GIVEN EXERCISE
Reproduce verbatim every line of the items below, from the line containing "scientific name: Agave decipiens" down to the line containing "genus: Vaccinium", with both of those lines included.

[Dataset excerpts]
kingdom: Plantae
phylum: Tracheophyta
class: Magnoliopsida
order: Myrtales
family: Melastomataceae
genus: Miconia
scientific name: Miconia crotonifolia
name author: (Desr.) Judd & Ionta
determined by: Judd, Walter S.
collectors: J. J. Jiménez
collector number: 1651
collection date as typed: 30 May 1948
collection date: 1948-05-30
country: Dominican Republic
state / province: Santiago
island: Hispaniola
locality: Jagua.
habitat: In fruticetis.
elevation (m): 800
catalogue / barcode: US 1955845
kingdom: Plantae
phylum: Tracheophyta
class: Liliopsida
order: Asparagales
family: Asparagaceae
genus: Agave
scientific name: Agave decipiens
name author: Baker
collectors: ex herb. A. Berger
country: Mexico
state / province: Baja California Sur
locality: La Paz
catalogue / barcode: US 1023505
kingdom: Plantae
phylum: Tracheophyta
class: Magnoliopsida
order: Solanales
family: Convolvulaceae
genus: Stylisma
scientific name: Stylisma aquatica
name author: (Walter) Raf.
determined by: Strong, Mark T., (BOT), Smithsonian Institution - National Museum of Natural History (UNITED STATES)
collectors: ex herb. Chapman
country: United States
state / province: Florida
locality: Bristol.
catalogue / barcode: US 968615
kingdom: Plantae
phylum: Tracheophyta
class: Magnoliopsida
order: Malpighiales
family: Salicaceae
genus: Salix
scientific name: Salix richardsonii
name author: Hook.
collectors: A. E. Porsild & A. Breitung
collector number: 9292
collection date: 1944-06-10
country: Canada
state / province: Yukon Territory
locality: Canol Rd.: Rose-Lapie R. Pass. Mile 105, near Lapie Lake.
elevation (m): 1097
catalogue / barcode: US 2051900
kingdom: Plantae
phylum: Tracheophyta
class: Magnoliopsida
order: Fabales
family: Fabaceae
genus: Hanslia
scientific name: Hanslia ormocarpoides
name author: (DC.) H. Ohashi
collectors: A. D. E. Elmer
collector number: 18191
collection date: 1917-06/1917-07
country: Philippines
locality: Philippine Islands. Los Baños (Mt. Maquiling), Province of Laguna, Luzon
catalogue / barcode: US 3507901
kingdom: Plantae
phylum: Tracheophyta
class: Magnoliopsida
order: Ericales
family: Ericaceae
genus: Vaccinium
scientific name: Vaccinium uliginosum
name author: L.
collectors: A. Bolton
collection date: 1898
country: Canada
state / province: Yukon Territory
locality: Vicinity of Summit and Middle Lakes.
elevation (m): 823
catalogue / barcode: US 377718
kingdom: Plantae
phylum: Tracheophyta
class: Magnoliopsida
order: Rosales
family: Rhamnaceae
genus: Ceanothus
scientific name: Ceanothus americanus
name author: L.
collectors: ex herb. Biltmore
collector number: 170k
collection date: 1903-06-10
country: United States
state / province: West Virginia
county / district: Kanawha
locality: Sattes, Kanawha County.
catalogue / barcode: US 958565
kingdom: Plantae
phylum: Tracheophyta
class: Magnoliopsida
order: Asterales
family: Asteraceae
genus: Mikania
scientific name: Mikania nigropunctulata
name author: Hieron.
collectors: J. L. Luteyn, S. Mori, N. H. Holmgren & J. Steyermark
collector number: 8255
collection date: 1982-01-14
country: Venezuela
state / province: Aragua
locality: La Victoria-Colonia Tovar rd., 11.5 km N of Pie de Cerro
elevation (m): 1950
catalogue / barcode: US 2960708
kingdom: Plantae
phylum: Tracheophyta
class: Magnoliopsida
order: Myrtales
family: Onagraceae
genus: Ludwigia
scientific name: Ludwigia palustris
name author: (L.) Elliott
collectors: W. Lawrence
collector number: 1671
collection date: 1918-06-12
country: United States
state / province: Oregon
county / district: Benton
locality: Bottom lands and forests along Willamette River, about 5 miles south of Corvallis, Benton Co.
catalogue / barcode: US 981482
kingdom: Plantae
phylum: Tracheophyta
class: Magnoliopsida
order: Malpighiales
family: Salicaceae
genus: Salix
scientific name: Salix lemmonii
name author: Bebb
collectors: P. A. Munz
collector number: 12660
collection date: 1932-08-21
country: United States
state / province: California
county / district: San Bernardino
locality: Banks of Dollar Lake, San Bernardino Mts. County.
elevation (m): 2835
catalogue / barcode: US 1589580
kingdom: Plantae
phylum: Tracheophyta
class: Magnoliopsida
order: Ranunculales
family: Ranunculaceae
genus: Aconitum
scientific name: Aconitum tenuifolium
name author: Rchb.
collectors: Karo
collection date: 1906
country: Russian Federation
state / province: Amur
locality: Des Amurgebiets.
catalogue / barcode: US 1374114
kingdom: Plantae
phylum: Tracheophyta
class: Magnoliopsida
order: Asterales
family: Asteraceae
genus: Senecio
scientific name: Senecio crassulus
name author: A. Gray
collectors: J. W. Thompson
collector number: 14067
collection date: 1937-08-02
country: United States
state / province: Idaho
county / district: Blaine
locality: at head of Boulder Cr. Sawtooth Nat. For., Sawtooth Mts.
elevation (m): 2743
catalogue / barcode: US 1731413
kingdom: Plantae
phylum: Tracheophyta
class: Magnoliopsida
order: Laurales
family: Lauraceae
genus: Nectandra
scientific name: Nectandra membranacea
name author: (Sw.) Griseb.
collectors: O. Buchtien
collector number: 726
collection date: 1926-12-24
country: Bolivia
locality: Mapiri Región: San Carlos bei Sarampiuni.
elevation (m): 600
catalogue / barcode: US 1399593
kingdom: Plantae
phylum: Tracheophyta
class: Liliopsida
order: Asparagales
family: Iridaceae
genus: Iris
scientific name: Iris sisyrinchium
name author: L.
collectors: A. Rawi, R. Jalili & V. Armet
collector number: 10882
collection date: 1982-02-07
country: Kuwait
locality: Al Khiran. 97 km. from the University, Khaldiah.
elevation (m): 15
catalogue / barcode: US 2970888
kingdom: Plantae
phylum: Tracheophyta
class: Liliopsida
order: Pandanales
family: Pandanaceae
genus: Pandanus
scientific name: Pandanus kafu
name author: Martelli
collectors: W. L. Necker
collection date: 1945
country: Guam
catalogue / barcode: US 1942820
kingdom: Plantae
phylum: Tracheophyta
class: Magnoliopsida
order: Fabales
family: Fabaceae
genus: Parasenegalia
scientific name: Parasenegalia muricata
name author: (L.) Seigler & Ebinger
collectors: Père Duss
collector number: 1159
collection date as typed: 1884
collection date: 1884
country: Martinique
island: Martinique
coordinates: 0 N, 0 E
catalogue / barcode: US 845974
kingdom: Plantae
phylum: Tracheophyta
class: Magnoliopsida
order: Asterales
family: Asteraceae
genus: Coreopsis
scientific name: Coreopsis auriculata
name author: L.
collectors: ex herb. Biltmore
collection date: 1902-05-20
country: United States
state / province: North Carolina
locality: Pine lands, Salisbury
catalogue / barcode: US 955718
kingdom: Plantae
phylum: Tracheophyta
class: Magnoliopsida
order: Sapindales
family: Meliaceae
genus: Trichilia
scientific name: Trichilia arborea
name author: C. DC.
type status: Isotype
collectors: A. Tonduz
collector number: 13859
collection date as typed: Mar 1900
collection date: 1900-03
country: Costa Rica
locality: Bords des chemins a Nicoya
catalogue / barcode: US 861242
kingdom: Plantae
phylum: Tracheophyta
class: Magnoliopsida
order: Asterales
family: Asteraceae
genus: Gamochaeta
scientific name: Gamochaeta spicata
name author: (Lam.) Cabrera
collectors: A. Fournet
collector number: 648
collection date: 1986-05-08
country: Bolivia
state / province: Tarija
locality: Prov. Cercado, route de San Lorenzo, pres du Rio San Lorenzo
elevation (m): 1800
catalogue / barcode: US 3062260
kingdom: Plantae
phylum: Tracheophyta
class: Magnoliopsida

EXERCISE ANSWER
scientific name: Agave decipiens
name author: Baker
collectors: ex herb. A. Berger
country: Mexico
state / province: Baja California Sur
locality: La Paz
catalogue / barcode: US 1023505
kingdom: Plantae
phylum: Tracheophyta
class: Magnoliopsida
order: Solanales
family: Convolvulaceae
genus: Stylisma
scientific name: Stylisma aquatica
name author: (Walter) Raf.
determined by: Strong, Mark T., (BOT), Smithsonian Institution - National Museum of Natural History (UNITED STATES)
collectors: ex herb. Chapman
country: United States
state / province: Florida
locality: Bristol.
catalogue / barcode: US 968615
kingdom: Plantae
phylum: Tracheophyta
class: Magnoliopsida
order: Malpighiales
family: Salicaceae
genus: Salix
scientific name: Salix richardsonii
name author: Hook.
collectors: A. E. Porsild & A. Breitung
collector number: 9292
collection date: 1944-06-10
country: Canada
state / province: Yukon Territory
locality: Canol Rd.: Rose-Lapie R. Pass. Mile 105, near Lapie Lake.
elevation (m): 1097
catalogue / barcode: US 2051900
kingdom: Plantae
phylum: Tracheophyta
class: Magnoliopsida
order: Fabales
family: Fabaceae
genus: Hanslia
scientific name: Hanslia ormocarpoides
name author: (DC.) H. Ohashi
collectors: A. D. E. Elmer
collector number: 18191
collection date: 1917-06/1917-07
country: Philippines
locality: Philippine Islands. Los Baños (Mt. Maquiling), Province of Laguna, Luzon
catalogue / barcode: US 3507901
kingdom: Plantae
phylum: Tracheophyta
class: Magnoliopsida
order: Ericales
family: Ericaceae
genus: Vaccinium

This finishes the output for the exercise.